◆ **PROBLEM TO WORK ON**
Please output exactly the lines below, starting at the line that has "right knee: (124, 219)" and ending at the line that has "right hip: (461, 384)", both included; leave out all pictures and include nothing else.

◆ **DATA SECTION**
━━━━━━

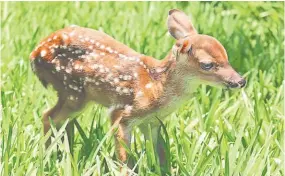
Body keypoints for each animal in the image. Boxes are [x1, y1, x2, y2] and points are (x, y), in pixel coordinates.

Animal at [30, 9, 245, 166]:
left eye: (226, 56)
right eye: (207, 65)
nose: (240, 81)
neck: (158, 87)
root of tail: (35, 54)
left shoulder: (152, 122)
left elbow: (159, 153)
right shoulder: (122, 113)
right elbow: (124, 156)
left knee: (62, 121)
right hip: (73, 92)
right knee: (48, 116)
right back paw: (48, 158)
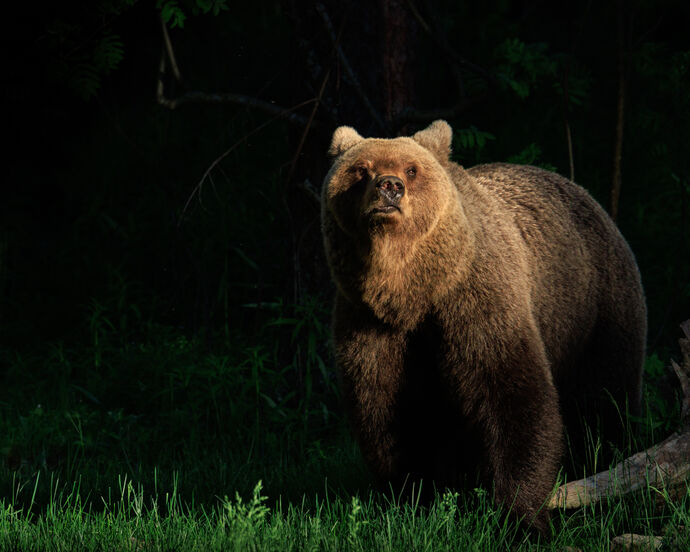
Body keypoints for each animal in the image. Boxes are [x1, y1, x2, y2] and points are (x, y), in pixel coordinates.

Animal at [320, 120, 647, 534]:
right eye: (361, 169)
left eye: (412, 169)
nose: (389, 186)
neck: (412, 291)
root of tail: (585, 194)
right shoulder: (369, 324)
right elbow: (385, 408)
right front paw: (411, 496)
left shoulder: (478, 301)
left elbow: (512, 394)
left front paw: (521, 516)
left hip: (596, 306)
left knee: (605, 395)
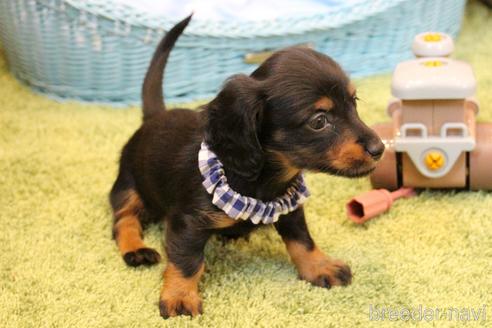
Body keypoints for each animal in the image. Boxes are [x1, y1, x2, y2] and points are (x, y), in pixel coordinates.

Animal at [110, 15, 384, 318]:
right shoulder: (189, 221)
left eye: (354, 102)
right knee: (124, 219)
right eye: (319, 120)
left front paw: (319, 267)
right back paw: (136, 250)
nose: (380, 149)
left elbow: (302, 240)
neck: (262, 179)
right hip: (128, 185)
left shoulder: (290, 207)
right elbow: (187, 260)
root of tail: (154, 117)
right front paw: (180, 296)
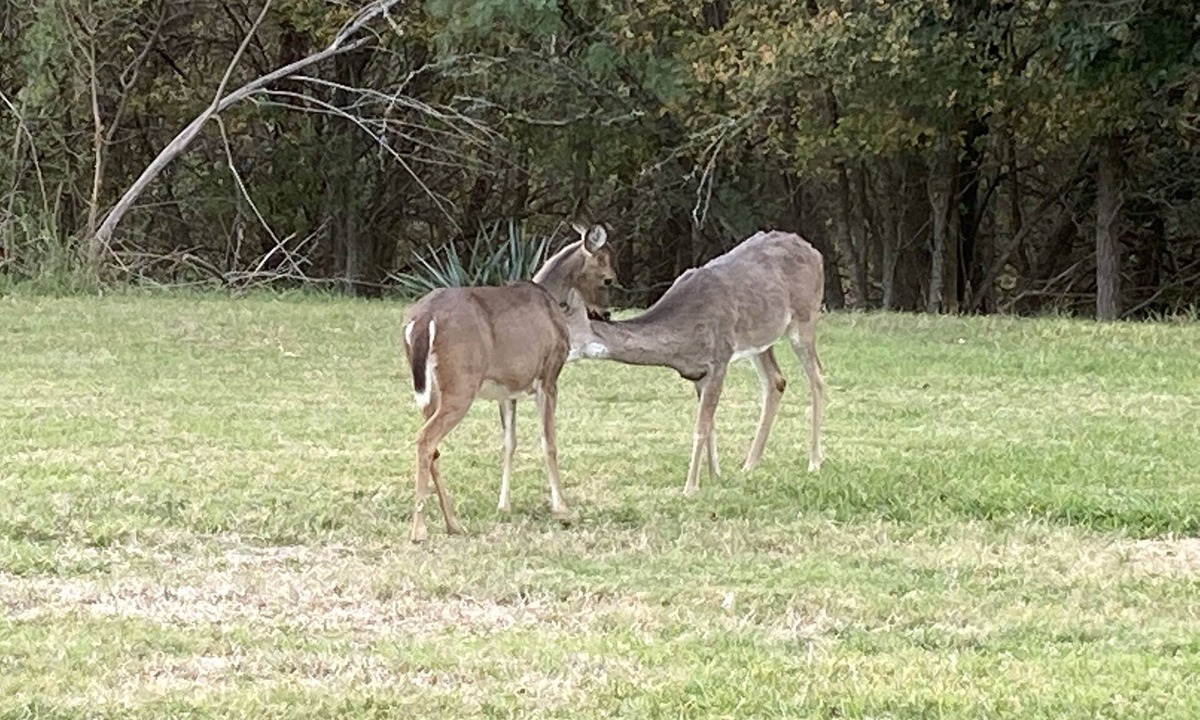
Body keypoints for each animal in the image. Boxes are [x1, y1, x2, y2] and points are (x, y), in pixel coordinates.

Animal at [401, 223, 615, 542]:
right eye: (608, 278)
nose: (606, 313)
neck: (551, 298)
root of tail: (422, 319)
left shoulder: (508, 390)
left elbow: (508, 443)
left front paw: (503, 506)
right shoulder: (549, 376)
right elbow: (549, 441)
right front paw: (562, 509)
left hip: (430, 391)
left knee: (432, 445)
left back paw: (453, 524)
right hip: (461, 384)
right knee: (426, 439)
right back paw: (419, 530)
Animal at [572, 230, 825, 495]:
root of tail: (814, 252)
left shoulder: (719, 358)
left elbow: (701, 427)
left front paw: (690, 488)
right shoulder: (697, 372)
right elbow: (710, 426)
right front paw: (715, 477)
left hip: (805, 317)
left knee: (817, 377)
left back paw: (814, 462)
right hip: (761, 338)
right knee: (775, 381)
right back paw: (749, 465)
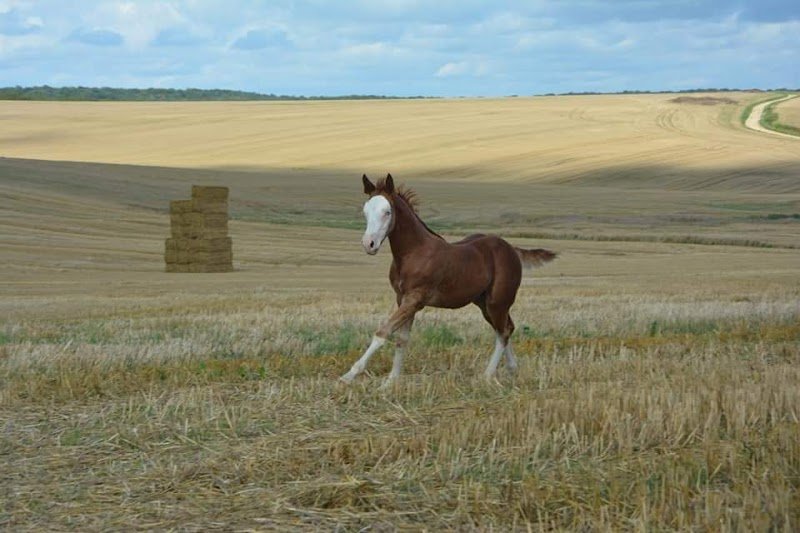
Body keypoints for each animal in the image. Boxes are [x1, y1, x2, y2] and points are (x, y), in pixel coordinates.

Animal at [340, 173, 556, 387]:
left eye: (387, 212)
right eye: (366, 211)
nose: (369, 244)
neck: (414, 253)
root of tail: (512, 249)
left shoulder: (415, 299)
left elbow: (383, 333)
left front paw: (349, 375)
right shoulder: (402, 299)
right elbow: (402, 339)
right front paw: (391, 381)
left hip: (498, 302)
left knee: (503, 332)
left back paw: (487, 375)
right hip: (484, 303)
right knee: (505, 328)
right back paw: (512, 368)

━━━━━━

◆ **YOUR RESPONSE**
right knee: (124, 219)
right eye: (319, 120)
left front paw: (319, 267)
right back paw: (136, 250)
nose: (380, 149)
left elbow: (302, 240)
neck: (262, 179)
right hip: (128, 185)
left shoulder: (290, 207)
right elbow: (187, 260)
root of tail: (154, 117)
right front paw: (180, 296)
Body keypoints for each animal in the image. Boxes are [x1, y1, x2, y2] and points are (x, y), in pixel coordinates.

Animal at [401, 223, 615, 542]:
right eye: (608, 278)
nose: (606, 313)
neck: (551, 298)
root of tail: (422, 319)
left shoulder: (508, 390)
left elbow: (508, 443)
left front paw: (503, 506)
right shoulder: (549, 376)
right elbow: (549, 441)
right front paw: (562, 509)
left hip: (430, 391)
left knee: (432, 445)
left back paw: (453, 524)
right hip: (461, 384)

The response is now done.